▶ [Request] Print out every entry, keeping each line identical to the original.

_____

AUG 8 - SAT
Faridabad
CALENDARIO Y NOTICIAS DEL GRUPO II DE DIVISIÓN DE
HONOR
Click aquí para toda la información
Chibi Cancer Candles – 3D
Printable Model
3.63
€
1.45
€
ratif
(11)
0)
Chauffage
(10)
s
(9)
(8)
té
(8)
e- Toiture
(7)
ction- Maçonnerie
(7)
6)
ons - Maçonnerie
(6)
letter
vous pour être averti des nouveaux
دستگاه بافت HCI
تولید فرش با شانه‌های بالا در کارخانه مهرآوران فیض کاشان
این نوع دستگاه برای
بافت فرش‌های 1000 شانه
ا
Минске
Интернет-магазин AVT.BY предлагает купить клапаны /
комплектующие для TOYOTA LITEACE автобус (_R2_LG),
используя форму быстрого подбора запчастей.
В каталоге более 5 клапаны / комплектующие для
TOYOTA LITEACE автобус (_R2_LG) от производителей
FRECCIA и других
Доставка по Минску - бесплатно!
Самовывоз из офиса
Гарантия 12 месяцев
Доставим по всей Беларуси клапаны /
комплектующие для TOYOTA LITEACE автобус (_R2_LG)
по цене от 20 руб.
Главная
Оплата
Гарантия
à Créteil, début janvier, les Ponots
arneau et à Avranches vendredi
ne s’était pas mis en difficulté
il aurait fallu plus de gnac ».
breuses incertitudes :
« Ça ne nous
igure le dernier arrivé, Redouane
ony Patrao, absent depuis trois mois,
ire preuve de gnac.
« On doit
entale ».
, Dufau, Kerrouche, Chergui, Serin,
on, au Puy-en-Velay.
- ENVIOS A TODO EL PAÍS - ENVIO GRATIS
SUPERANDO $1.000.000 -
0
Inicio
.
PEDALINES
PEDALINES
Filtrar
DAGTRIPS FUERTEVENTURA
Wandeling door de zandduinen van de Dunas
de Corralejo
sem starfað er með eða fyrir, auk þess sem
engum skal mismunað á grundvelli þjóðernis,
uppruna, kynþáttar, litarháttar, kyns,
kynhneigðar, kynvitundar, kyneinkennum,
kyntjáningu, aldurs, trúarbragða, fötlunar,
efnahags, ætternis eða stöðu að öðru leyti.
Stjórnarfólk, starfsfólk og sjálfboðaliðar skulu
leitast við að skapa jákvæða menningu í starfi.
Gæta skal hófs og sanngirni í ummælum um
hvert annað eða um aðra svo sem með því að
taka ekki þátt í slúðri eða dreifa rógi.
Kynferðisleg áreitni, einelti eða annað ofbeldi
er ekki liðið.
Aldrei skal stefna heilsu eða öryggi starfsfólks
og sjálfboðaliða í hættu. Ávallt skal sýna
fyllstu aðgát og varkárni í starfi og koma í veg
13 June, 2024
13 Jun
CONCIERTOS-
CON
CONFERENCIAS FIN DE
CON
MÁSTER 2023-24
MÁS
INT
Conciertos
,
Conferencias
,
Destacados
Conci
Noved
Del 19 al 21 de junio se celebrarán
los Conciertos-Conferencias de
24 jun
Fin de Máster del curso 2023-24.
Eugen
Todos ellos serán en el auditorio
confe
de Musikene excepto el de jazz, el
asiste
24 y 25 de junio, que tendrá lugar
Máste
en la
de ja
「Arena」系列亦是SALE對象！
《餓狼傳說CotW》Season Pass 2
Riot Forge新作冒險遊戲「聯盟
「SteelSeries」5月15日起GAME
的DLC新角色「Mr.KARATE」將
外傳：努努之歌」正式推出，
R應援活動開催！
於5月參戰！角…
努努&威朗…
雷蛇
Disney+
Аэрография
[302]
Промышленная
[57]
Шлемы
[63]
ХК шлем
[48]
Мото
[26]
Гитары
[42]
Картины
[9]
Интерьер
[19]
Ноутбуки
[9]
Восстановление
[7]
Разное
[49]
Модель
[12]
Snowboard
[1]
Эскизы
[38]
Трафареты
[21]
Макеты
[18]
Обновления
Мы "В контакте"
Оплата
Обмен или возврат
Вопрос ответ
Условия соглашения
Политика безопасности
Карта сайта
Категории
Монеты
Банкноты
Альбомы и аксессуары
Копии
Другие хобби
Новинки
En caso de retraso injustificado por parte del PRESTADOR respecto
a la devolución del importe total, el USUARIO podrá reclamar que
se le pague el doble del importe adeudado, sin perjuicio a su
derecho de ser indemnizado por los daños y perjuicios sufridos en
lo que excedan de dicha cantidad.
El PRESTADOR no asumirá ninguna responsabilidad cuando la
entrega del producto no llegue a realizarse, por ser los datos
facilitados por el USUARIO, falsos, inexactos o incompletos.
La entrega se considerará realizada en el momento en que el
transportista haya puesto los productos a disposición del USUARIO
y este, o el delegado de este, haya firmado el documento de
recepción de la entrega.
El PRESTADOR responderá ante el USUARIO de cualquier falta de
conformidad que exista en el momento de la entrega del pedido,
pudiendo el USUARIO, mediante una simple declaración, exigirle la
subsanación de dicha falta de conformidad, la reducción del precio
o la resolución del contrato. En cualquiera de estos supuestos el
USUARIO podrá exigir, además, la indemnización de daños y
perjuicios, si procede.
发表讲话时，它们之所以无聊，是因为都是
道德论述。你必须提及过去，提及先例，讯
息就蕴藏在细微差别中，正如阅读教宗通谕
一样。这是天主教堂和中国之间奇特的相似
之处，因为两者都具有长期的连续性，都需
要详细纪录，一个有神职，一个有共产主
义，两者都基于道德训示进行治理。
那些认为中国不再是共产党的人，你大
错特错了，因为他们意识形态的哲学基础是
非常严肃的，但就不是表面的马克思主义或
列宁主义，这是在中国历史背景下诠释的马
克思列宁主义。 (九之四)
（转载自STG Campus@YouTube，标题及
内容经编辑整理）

_____

▶ [Task answer]
AUG 8 - SAT
Faridabad
CALENDARIO Y NOTICIAS DEL GRUPO II DE DIVISIÓN DE
HONOR
Click aquí para toda la información
Chibi Cancer Candles – 3D
Printable Model
3.63
€
1.45
€
ratif
(11)
0)
Chauffage
(10)
s
(9)
(8)
té
(8)
e- Toiture
(7)
ction- Maçonnerie
(7)
6)
ons - Maçonnerie
(6)
letter
vous pour être averti des nouveaux
دستگاه بافت HCI
تولید فرش با شانه‌های بالا در کارخانه مهرآوران فیض کاشان
این نوع دستگاه برای
بافت فرش‌های 1000 شانه
ا
Минске
Интернет-магазин AVT.BY предлагает купить клапаны /
комплектующие для TOYOTA LITEACE автобус (_R2_LG),
используя форму быстрого подбора запчастей.
В каталоге более 5 клапаны / комплектующие для
TOYOTA LITEACE автобус (_R2_LG) от производителей
FRECCIA и других
Доставка по Минску - бесплатно!
Самовывоз из офиса
Гарантия 12 месяцев
Доставим по всей Беларуси клапаны /
комплектующие для TOYOTA LITEACE автобус (_R2_LG)
по цене от 20 руб.
Главная
Оплата
Гарантия
à Créteil, début janvier, les Ponots
arneau et à Avranches vendredi
ne s’était pas mis en difficulté
il aurait fallu plus de gnac ».
breuses incertitudes :
« Ça ne nous
igure le dernier arrivé, Redouane
ony Patrao, absent depuis trois mois,
ire preuve de gnac.
« On doit
entale ».
, Dufau, Kerrouche, Chergui, Serin,
on, au Puy-en-Velay.
- ENVIOS A TODO EL PAÍS - ENVIO GRATIS
SUPERANDO $1.000.000 -
0
Inicio
.
PEDALINES
PEDALINES
Filtrar
DAGTRIPS FUERTEVENTURA
Wandeling door de zandduinen van de Dunas
de Corralejo
sem starfað er með eða fyrir, auk þess sem
engum skal mismunað á grundvelli þjóðernis,
uppruna, kynþáttar, litarháttar, kyns,
kynhneigðar, kynvitundar, kyneinkennum,
kyntjáningu, aldurs, trúarbragða, fötlunar,
efnahags, ætternis eða stöðu að öðru leyti.
Stjórnarfólk, starfsfólk og sjálfboðaliðar skulu
leitast við að skapa jákvæða menningu í starfi.
Gæta skal hófs og sanngirni í ummælum um
hvert annað eða um aðra svo sem með því að
taka ekki þátt í slúðri eða dreifa rógi.
Kynferðisleg áreitni, einelti eða annað ofbeldi
er ekki liðið.
Aldrei skal stefna heilsu eða öryggi starfsfólks
og sjálfboðaliða í hættu. Ávallt skal sýna
fyllstu aðgát og varkárni í starfi og koma í veg
13 June, 2024
13 Jun
CONCIERTOS-
CON
CONFERENCIAS FIN DE
CON
MÁSTER 2023-24
MÁS
INT
Conciertos
,
Conferencias
,
Destacados
Conci
Noved
Del 19 al 21 de junio se celebrarán
los Conciertos-Conferencias de
24 jun
Fin de Máster del curso 2023-24.
Eugen
Todos ellos serán en el auditorio
confe
de Musikene excepto el de jazz, el
asiste
24 y 25 de junio, que tendrá lugar
Máste
en la
de ja
「Arena」系列亦是SALE對象！
《餓狼傳說CotW》Season Pass 2
Riot Forge新作冒險遊戲「聯盟
「SteelSeries」5月15日起GAME
的DLC新角色「Mr.KARATE」將
外傳：努努之歌」正式推出，
R應援活動開催！
於5月參戰！角…
努努&威朗…
雷蛇
Disney+
Аэрография
[302]
Промышленная
[57]
Шлемы
[63]
ХК шлем
[48]
Мото
[26]
Гитары
[42]
Картины
[9]
Интерьер
[19]
Ноутбуки
[9]
Восстановление
[7]
Разное
[49]
Модель
[12]
Snowboard
[1]
Эскизы
[38]
Трафареты
[21]
Макеты
[18]
Обновления
Мы "В контакте"
Оплата
Обмен или возврат
Вопрос ответ
Условия соглашения
Политика безопасности
Карта сайта
Категории
Монеты
Банкноты
Альбомы и аксессуары
Копии
Другие хобби
Новинки
En caso de retraso injustificado por parte del PRESTADOR respecto
a la devolución del importe total, el USUARIO podrá reclamar que
se le pague el doble del importe adeudado, sin perjuicio a su
derecho de ser indemnizado por los daños y perjuicios sufridos en
lo que excedan de dicha cantidad.
El PRESTADOR no asumirá ninguna responsabilidad cuando la
entrega del producto no llegue a realizarse, por ser los datos
facilitados por el USUARIO, falsos, inexactos o incompletos.
La entrega se considerará realizada en el momento en que el
transportista haya puesto los productos a disposición del USUARIO
y este, o el delegado de este, haya firmado el documento de
recepción de la entrega.
El PRESTADOR responderá ante el USUARIO de cualquier falta de
conformidad que exista en el momento de la entrega del pedido,
pudiendo el USUARIO, mediante una simple declaración, exigirle la
subsanación de dicha falta de conformidad, la reducción del precio
o la resolución del contrato. En cualquiera de estos supuestos el
USUARIO podrá exigir, además, la indemnización de daños y
perjuicios, si procede.
发表讲话时，它们之所以无聊，是因为都是
道德论述。你必须提及过去，提及先例，讯
息就蕴藏在细微差别中，正如阅读教宗通谕
一样。这是天主教堂和中国之间奇特的相似
之处，因为两者都具有长期的连续性，都需
要详细纪录，一个有神职，一个有共产主
义，两者都基于道德训示进行治理。
那些认为中国不再是共产党的人，你大
错特错了，因为他们意识形态的哲学基础是
非常严肃的，但就不是表面的马克思主义或
列宁主义，这是在中国历史背景下诠释的马
克思列宁主义。 (九之四)
（转载自STG Campus@YouTube，标题及
内容经编辑整理）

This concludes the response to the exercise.